А у меня была возможность в первый же день, когда в пределах вытянутой руки была заточка. Но знал ли я, как будут развиваться события?! Нет! Поэтому я сделал то, что сделал. А все другие за мной уже не могли выбраться из ситуации моим способом. А рады бы!
Я думал об этом не раз: уж лучше бы я сидел за Нациста, чем за то, за что я сижу сейчас.
Я интуитивно, по запаху и чутью, как слепое животное в незнакомом месте, пробирался, осторожно делая аккуратные шаги. Тюрьма была чужим для меня, незнакомым ареалом обитания опасных зверей, где почти каждый норовит употребить тебя на ужин. Требовалась мгновенная перестройка из мирного млекопитающего в хищника, с такими же зубами и толстой шкурой. Требовалось время, чтобы осмотреться, освоиться. Но его нам не дали. Нас сразу раскидали по нацистам, минуя карантин. Требовалось время, хотя бы чтобы зализать раны после приемки и УБОПа. Но эту роскошь нам предусмотрительно не предоставили, зная, что передышки и паузы будут на руку нам, не им. Нам не давали поблажек, нам не делали скидок. Нас бросили, как малых щенят в темный пруд, и каждый должен был выбираться сам.
Уродливое, безжалостное колесо следственных действий закрутилось, наматывая на себя куски свежевырванной человеческой плоти.

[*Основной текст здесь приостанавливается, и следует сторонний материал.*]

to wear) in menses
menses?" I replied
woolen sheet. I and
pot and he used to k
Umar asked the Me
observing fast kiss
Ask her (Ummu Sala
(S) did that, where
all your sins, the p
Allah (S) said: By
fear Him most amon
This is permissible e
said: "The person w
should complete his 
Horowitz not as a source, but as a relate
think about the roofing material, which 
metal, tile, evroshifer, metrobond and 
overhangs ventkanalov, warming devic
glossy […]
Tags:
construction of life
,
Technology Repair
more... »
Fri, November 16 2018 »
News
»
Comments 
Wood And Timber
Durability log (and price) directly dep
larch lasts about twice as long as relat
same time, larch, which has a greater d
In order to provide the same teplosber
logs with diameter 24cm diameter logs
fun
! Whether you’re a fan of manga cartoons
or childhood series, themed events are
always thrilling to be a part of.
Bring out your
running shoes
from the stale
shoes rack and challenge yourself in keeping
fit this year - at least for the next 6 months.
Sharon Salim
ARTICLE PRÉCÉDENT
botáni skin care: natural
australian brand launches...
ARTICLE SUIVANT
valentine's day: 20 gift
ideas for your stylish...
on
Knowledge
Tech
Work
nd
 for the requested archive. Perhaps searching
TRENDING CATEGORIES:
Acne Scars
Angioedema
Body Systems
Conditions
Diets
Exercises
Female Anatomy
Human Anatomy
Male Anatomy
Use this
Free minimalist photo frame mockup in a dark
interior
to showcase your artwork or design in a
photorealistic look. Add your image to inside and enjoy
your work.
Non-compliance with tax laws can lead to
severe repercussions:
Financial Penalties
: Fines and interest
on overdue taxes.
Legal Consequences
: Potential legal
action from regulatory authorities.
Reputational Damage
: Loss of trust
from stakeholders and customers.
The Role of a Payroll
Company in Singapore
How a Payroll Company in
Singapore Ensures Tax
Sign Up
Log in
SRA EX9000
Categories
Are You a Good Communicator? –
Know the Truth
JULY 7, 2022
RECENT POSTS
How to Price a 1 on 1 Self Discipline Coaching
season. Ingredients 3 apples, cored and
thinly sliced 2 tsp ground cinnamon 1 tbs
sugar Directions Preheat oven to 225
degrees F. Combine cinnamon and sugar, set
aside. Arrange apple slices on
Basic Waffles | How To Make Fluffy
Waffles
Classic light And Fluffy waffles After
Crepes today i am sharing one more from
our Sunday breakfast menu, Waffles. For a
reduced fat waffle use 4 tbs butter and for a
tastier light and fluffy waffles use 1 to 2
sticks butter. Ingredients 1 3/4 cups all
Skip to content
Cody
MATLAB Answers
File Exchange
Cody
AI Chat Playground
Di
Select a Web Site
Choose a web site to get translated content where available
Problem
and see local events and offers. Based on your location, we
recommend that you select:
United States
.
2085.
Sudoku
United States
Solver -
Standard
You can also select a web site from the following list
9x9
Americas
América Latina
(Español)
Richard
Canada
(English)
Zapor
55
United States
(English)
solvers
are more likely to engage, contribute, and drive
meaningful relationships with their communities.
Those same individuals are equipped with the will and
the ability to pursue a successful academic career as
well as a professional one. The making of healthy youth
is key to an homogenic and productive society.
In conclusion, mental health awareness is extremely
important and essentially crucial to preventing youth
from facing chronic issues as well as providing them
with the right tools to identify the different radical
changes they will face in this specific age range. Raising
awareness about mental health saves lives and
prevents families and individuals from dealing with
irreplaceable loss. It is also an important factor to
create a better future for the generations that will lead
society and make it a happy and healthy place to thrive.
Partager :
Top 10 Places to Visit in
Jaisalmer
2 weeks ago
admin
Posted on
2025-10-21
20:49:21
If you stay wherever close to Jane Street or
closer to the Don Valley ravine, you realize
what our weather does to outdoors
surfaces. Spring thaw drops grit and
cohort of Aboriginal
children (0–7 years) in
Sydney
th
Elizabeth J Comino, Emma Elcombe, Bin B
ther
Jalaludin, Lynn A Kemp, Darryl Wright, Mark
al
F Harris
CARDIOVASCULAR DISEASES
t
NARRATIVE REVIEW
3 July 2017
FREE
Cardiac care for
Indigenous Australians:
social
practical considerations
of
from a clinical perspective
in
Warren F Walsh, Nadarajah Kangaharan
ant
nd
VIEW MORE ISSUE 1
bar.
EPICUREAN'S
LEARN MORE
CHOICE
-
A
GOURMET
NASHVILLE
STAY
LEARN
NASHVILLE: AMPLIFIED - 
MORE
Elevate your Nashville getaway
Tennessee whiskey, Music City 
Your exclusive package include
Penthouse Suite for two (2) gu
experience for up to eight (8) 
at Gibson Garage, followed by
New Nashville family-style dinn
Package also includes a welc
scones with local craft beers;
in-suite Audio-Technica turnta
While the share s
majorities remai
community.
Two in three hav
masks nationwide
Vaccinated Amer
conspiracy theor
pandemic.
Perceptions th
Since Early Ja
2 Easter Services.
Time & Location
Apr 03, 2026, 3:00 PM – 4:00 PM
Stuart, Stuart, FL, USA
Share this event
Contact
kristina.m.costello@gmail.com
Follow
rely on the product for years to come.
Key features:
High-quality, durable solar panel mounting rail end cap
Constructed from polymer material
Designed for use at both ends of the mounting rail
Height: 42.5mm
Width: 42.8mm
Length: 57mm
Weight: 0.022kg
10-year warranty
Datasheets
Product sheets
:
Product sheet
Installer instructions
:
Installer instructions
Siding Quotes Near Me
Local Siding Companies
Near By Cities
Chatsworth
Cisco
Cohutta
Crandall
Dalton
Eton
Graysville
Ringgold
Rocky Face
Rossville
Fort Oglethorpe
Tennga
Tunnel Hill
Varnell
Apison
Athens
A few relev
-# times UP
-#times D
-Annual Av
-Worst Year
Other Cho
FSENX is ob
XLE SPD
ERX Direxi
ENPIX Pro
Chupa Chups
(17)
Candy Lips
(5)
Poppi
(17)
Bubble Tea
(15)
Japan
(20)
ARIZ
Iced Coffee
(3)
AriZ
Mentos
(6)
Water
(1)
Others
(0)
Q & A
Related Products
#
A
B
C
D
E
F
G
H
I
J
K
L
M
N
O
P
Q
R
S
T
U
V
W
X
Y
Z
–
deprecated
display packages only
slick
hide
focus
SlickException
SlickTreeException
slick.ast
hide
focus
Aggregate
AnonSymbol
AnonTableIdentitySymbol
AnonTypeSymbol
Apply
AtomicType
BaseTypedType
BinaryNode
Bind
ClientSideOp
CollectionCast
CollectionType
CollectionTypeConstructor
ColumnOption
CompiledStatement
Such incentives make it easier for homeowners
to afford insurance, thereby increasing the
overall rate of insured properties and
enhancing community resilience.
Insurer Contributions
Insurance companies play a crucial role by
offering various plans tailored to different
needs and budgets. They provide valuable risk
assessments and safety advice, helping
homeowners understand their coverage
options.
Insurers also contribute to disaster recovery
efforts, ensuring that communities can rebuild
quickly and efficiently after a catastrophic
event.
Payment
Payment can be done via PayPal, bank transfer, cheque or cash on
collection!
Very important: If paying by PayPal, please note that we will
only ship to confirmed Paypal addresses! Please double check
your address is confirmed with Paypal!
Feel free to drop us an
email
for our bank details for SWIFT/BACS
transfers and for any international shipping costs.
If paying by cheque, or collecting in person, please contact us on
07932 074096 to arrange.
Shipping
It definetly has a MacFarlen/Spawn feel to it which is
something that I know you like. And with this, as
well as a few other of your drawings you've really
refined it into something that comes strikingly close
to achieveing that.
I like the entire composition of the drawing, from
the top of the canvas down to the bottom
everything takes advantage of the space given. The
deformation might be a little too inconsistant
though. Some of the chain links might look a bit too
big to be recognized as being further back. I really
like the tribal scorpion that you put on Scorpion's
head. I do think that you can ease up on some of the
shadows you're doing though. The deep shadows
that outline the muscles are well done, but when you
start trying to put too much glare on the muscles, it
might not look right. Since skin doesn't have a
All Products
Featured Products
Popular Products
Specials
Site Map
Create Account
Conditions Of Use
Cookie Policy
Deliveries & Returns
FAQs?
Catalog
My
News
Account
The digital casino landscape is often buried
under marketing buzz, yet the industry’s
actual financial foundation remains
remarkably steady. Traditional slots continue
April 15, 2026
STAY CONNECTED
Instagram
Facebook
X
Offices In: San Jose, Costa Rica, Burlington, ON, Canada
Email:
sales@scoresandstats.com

…Меня отвели в сторону. Подскочила медик. Заохала, заахала, перебинтовала руку. Вены почти не задел, но весь пол был залит кровью. Привычная картина современных тюрем. Затем поставили меня в отстойник, сказали: жди оперативника. Оперативник не пришел ни через час, ни через три. Знал ли я, что в это время они судорожно решают мою судьбу, определяя меня в следующую камеру, прорабатывая детали с их спецконтингентом? Нет, я ничего об этом не знал! Я просто ждал. Смотрел по сторонам. Всматривался в шастающие туда-сюда фигуры, пытаясь найти знакомого среди них. Смотрел им прямо в глаза, не отводя взгляда, натыкаясь на любопытство или холодное равнодушие к человеку, одиноко стоящему в отстойнике. Слушал звуки, которыми полнилась тюрьма. Вдыхал носом запахи, которыми она воняет. (Тюрьма никогда не пахнет, тюрьма всегда воняет.) Осязал ее кожей, старался понять, как и чем она дышит. Ухватить внутренний ритм ее тайной, скрытой жизни. Почувствовать ее вибрацию в воздухе. Все мои сенсорные каналы работали на полную катушку. Но все-таки я чувствовал, что сделанное мной действие было верным. И это было облегчением, потому что вместо этой малой крови могли появиться более серьезные, растянутые на года проблемы.